Peanut Butter Cup Cookies

Okay, so I’m not a big fan of peanut butter, which is apparently really strange and just crazy talk to some people. However, I do like PB & J, Reese’s Pieces, and Peanut Butter Cups (though I prefer the mini ones), which is probably even more strange than my dislike of peanut butter. Which brings me to the Peanut Butter Cup Cookie.

My hubby came home one day with Peanut Butter Cup Oreos and my first thought was “I can make a cookie with that cookie”, because let’s face it, besides dunking it in milk, the next best way to eat an Oreo is of course by making another whole cookie out of it.

Now, the one who doesn’t really care for peanut butter (that would be me) experimented then tasted and thought that this was a pretty damn impressive cookie. 

Now, I suggest that you get yourself a tall glass of milk and get ready for some one on one time with this nugget of deliciousness.

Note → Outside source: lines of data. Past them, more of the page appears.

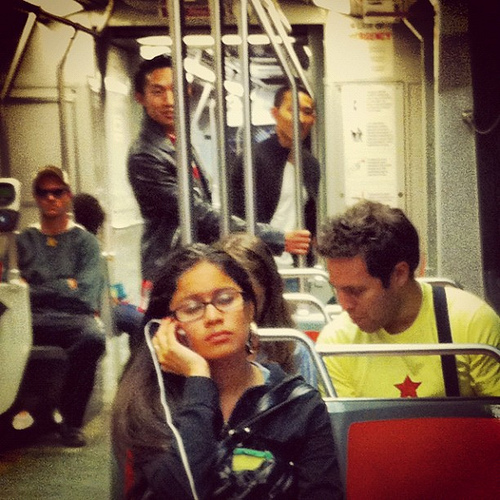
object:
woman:
[111, 241, 343, 499]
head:
[141, 242, 259, 364]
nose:
[203, 302, 225, 329]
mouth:
[205, 329, 235, 344]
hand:
[148, 315, 211, 381]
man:
[308, 200, 499, 397]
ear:
[392, 261, 410, 285]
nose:
[336, 289, 353, 315]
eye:
[347, 287, 364, 298]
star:
[395, 376, 422, 399]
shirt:
[309, 279, 499, 400]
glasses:
[168, 291, 255, 326]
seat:
[313, 345, 499, 497]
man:
[127, 54, 312, 316]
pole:
[287, 86, 307, 319]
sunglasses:
[37, 184, 64, 202]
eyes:
[217, 291, 236, 303]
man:
[14, 164, 103, 447]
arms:
[15, 226, 101, 311]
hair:
[315, 201, 421, 285]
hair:
[108, 245, 254, 464]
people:
[0, 55, 498, 500]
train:
[0, 0, 499, 497]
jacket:
[123, 116, 284, 281]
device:
[149, 318, 193, 348]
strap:
[430, 284, 460, 397]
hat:
[31, 163, 72, 193]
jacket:
[106, 364, 336, 499]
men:
[127, 54, 320, 284]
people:
[106, 201, 499, 500]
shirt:
[256, 159, 311, 267]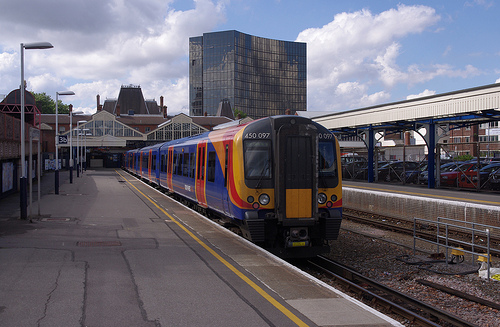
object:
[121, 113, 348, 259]
train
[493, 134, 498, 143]
window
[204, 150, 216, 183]
window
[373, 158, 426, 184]
car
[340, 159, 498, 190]
lot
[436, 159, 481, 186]
car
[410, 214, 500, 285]
fence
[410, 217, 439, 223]
metal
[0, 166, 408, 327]
platform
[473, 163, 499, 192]
car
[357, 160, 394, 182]
car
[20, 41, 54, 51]
platform light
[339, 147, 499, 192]
parking lot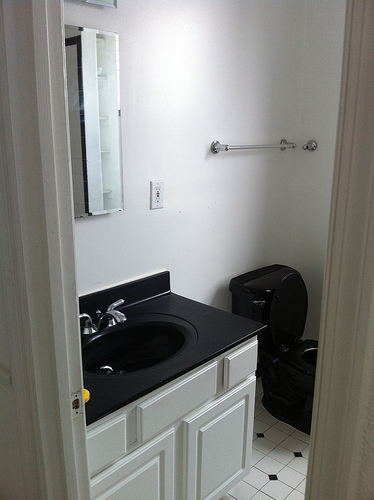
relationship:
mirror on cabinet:
[81, 30, 124, 212] [68, 23, 126, 220]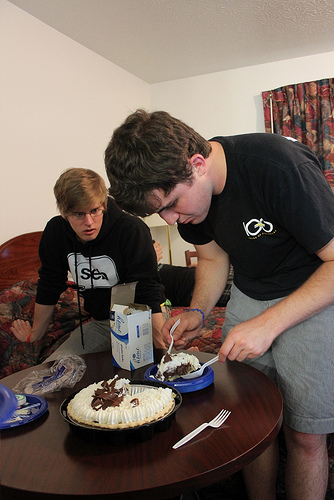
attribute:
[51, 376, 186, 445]
pie — cut, white, black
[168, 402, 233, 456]
fork — white, plastic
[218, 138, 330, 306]
shirt — black, short sleeved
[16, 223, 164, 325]
sweatshirt — black, long sleeved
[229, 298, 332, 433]
shorts — gray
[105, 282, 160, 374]
box — white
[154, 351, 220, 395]
plates — blue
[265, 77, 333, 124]
curtain — multi-colored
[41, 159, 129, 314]
boy — blonde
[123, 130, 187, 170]
hair — brown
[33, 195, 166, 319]
shirt — black, white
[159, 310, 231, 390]
forks — plastic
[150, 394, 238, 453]
forks — plastic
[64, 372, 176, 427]
cake — white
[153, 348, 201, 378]
cake — white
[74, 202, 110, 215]
glasses — pair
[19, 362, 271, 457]
table — brown, wooden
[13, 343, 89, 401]
bags — plastic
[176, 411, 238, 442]
fork — plastic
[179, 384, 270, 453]
table — round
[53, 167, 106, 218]
hair — blonde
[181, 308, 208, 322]
bracelet — blue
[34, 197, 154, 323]
hoodie — black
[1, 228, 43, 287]
cot — brown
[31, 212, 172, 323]
jacket — black and white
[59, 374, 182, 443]
pie — chocolate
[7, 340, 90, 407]
bag — plastic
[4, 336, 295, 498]
table — dark, wooden, round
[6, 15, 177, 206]
wall — white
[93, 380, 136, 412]
curls — chocolate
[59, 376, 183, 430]
pie — cream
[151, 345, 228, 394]
paper plates — blue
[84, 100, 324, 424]
man — young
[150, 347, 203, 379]
pie — CREAM 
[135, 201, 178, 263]
lamp — white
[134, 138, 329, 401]
man — young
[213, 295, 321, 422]
shorts — gray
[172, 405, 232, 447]
fork — white, plastic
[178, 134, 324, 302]
shirt — black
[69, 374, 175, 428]
pie — chocolate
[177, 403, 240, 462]
forks — plastic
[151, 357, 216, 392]
plate — blue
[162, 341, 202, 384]
pie — chocolate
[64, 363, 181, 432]
pie — chocolate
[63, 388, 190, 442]
container — black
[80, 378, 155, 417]
whipped cream — white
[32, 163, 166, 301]
man — young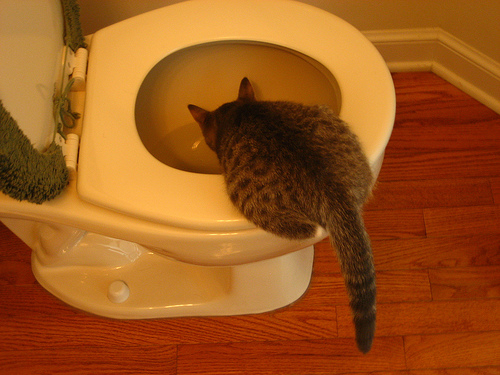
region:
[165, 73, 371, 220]
Cat in the toilet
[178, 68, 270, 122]
cat ears perked up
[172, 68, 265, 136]
cat head in the toilet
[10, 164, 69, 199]
green cover on a toilet seat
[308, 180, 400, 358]
cat with a long tail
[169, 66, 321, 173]
cat drinking from the water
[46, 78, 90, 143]
string tied on the toilet seat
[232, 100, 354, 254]
cat with gray and black fur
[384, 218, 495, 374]
wood floor in the bathroom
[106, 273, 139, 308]
knob on a table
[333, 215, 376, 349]
The tail of the cat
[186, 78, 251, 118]
The ears of the cat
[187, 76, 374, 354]
The cat is on the toilet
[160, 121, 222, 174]
Water in the toilet bowl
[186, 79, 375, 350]
The cat is black and brown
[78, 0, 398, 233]
The seat of the toilet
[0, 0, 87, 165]
The lid of the toilet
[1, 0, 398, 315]
A toilet beneath the cat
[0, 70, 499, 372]
The floor beneath the toilet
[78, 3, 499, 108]
The wall next to the toilet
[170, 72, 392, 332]
a cat drinking out of a toilet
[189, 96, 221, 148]
the ear of a cat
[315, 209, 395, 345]
the tail of a cat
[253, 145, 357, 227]
the hind end of a cat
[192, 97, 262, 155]
the head of a cat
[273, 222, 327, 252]
the back paw of a cat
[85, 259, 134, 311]
the white bolt of a toilet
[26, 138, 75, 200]
a green fuzzy toilet seat cover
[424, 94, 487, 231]
a brown hard wood floor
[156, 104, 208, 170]
the water in a toilet bowl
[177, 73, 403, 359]
cat sitting on the toilet bowl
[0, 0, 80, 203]
toilet lid is up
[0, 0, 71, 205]
green toilet seat cover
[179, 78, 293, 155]
cat's head in the toilet bowl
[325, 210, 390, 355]
tail is hanging down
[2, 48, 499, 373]
light brown wood on the floor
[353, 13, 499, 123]
white trim on the bottom of the wall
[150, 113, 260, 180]
water in the bowl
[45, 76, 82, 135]
ribbon tied in a bow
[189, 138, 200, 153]
light glare in the toilet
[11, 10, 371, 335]
the toilet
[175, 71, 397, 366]
cat peering into the toilet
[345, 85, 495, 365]
the floor is wooden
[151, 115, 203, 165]
water in the toilet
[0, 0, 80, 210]
the toilet lid is up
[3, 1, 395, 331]
the toilet is white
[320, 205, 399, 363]
the tail of the cat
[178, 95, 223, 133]
the ear of the cat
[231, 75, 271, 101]
the ear of the cat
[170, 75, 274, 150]
the head of the cat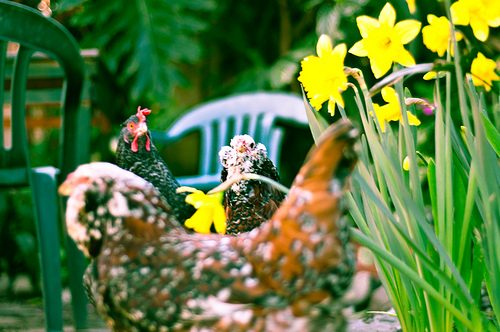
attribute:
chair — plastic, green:
[3, 3, 95, 329]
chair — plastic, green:
[149, 91, 331, 203]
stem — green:
[386, 74, 424, 226]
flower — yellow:
[339, 16, 437, 61]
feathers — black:
[153, 160, 166, 185]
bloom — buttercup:
[297, 32, 349, 116]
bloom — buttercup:
[469, 50, 499, 93]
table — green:
[1, 43, 138, 330]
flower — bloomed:
[294, 32, 350, 116]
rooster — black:
[117, 106, 287, 238]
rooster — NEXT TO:
[221, 132, 278, 221]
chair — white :
[147, 92, 334, 189]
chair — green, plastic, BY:
[0, 0, 85, 330]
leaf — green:
[411, 120, 471, 213]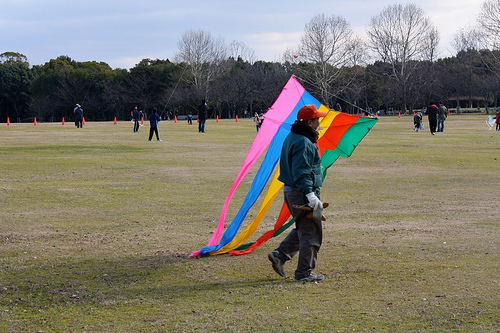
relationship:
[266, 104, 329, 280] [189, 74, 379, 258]
man with kite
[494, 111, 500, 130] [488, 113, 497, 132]
person with kite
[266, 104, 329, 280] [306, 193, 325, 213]
man with gloves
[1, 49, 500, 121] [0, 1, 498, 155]
trees in background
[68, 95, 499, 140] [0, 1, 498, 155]
people in background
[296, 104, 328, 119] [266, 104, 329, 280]
cap on man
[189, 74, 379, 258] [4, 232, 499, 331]
kite on ground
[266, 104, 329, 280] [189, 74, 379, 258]
man holding kite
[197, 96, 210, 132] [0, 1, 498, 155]
guy in background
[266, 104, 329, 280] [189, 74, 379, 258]
man carrying kite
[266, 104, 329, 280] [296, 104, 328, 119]
man wearing cap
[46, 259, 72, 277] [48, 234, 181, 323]
grass in patches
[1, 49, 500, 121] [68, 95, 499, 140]
trees behind people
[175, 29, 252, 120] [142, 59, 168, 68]
tree missing leaves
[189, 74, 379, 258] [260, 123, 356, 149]
kite has colors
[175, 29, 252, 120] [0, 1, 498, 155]
tree in background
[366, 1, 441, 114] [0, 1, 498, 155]
tree in background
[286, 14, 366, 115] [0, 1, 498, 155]
tree in background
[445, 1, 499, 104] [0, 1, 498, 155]
tree in background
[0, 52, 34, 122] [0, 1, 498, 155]
tree in background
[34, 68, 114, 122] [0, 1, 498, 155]
tree in background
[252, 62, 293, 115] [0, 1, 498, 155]
tree in background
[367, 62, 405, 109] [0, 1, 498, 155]
tree in background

As always, please read through the entire recipe and notes before embarking on this adventure. 

Yield: 2 Dozen

Peanut Butter Cup Cookies

Peanut Butter Cup Cookies

Everything you love about a peanut butter cup in a chewy delicious chocolate cookie.

Prep Time: 10 minutes
Cook Time: 15 minutes
Total Time: 25 minutes

Ingredients

  • 2 sticks unsalted butter, softened
  • 1/2 cup light brown sugar, packed
  • 1/2 cup sugar
  • 2 large eggs, room temperature
  • 2 teaspoons vanilla extract
  • 2 1/4 cups all purpose flour
  • 1 teaspoon baking soda
  • 1 teaspoon salt
  • 1 (3.5 ounce) box instant chocolate pudding, not prepared
  • 10 peanut butter chocolate sandwich cookies
  • 10 ounce bag peanut butter baking chips

Instructions

PREHEAT OVEN TO 350° AND LINE A BAKING SHEET WITH PARCHMENT PAPER.

Sift together:

  1. Flour
  2. Baking Soda
  3. Salt
  4. Chocolate Pudding Mix

Using a hand mixer OR stand mixer with a paddle attachment (recommended), cream together:

  1. Butter
  2. Brown Sugar
  3. Sugar

Cream until light and fluffy. This will take about 5 minutes (with stand mixer).

Add eggs one at a time, mixing well after each addition.

Add vanilla extract.

Slowly add flour mixture, mixing well after each addition.

Add in sandwich cookies, then add in baking chips.

Spoon/scoop onto your lined baking sheet.

Bake in preheated oven for about 15 minutes or until edges begin to crisp up.

Once done, leave on baking sheet to cool for about 5 minutes, then transfer to a cooling rack to cool completely.

Enjoy.

Notes

I use a stand mixer with a paddle attachment, which is what I recommend. However, you can certainly use a hand mixer. However, your prep time will increase.

When making these cookies, I use a red #24 scoop, which scoops about 2 1/2 tablesppons of dough. This yields me about 2 dozen cookies. This also means that my cook time is about 15 minutes. Depending on how you scoop/spoon your cookies and the size of your scoops, your cook time will vary. How many cookies you get to shove into your mouth will also vary.

I crush my sandwich cookies by adding them directly to the cookie dough and letting the paddle do the work for me.

Using a ramekin to crack your eggs into before you add to dough can save you from having to dig eggshells out of your bowl or teeth.

Because of the pudding in this recipe, the cookies are comewhat delicate. So be sure to cool completely on a wire rack.